Currently deputy CEO in charge of divisions, he will succeed Jean-Paul Agon on May 1, 2021. Agon, who had been CEO since 2006 will remain as company chairman (which he has been since 2011).
The company’s governance guidelines require that CEOs exit their position by age 65, which Agon will turn next July. Hieronimus, 56, is only the sixth CEO of the company, which ranks as the world’s largest beauty manufacturer.
Barbara Lavernos, L’Oréal’s executive vice president and chief technology and operations officer, will be appointed deputy CEO on May 1.
Hieronimus had been considered the heir apparent, although several other names surfaced over the past few months, such as Stephane Rinderknech, currently president for North America; Lubomira Rochet, chief digital officer; and Lavernos.
However, Hieronimus had been working closely with Agon since he assumed the newly created title of deputy CEO in 2017.
“Nicolas Hieronimus is an inspiring leader who has all the qualities required to be the CEO of L’Oréal,” Anon said in a company statement. “His great sensitivity to the needs and expectations of consumers; his perfect understanding of the spirit of the times; his marketing experience of beauty in all channels, countries and categories; his intimate knowledge of the Group’s brands; and his ability to unite and engage teams make him the best candidate to lead L’Oréal. For the last three years, he has played a key role by my side as deputy CEO, to animate our operational divisions, especially in the period of crisis that we have been traversing for several months.”
The financial community welcomed the appointment. “Approval of Mr. Hieronimus, a L’Oréal careerman of 33 years, was largely telegraphed when he was appointed deputy CEO in 2017,” stated Stephanie Wissink, equity analyst with Jefferies. “His well-rounded experience leading Luxe, Pro and Active divisions plus his first 25 years in ascending roles in the consumer division [L’Oréal, Garnier] are notable. We expect a seamless handoff in May 2021.” She added that he comes with “depth of field” and leadership experience.
Industry consultant Allan Mottus adds, “Hieronimus has a great background and knows all aspects of the business. Agon was a master technocrat who brought discipline to L’Oréal allowing it to compete in prestige with LVMH and Estee Lauder Companies and he battled Procter’s mass makeup business hard enough to force them out of the hair and makeup category.”
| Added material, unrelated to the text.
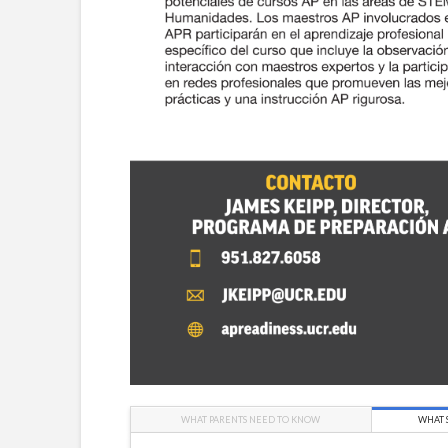
WHAT PARENTS NEED TO KNOW
WHAT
He says Hieonimus will consolidate further those gains and upgrade the company’s e-commerce and tech applications to an evolving distribution system.
Hieronimus joined L’Oréal in 1987 as a product manager from ESSEC, a top French business school. He spent his first 22 years in varying roles within the consumer beauty division, including duties with Garnier, where he launched Fructis. In 1998, he became general manager of the Garnier Maybelline Division in the U.K. In 2000, he was named general manager of L’Oréal Paris France, and then international general manager for L’Oréal Paris. In 2005, he became general manager of L’Oréal Mexico.
In 2008 he was named general manager for L’Oréal Pro and in 2011 president of L’Oréal Luxe. Wissink describes that as “a period of very strong growth and new market expansion, including China.”
In July 2013, Hieronimus took on the additional role of president of Selective divisions, encompassing the Luxe, Active Cosmetics and Professional Products divisions. As deputy CEO, he added the Consumer Products Division to his portfolio.
He comes to his position at a time when the entire industry is experiencing pandemic-related challenges. L’Oréal has fared slightly better than other legacy brands in the U.S. during a time when consumers are buying fewer beauty products, fueled by strength in hair color and skin care, says Wissink.
Agon, who started his career at L’Oréal in 1978, leaves a strong legacy. “The era will be defined by democratization and universalization — Beauty for All,” says Wissink, noting that under his watch the company led the industry in sustainability, among other innovations.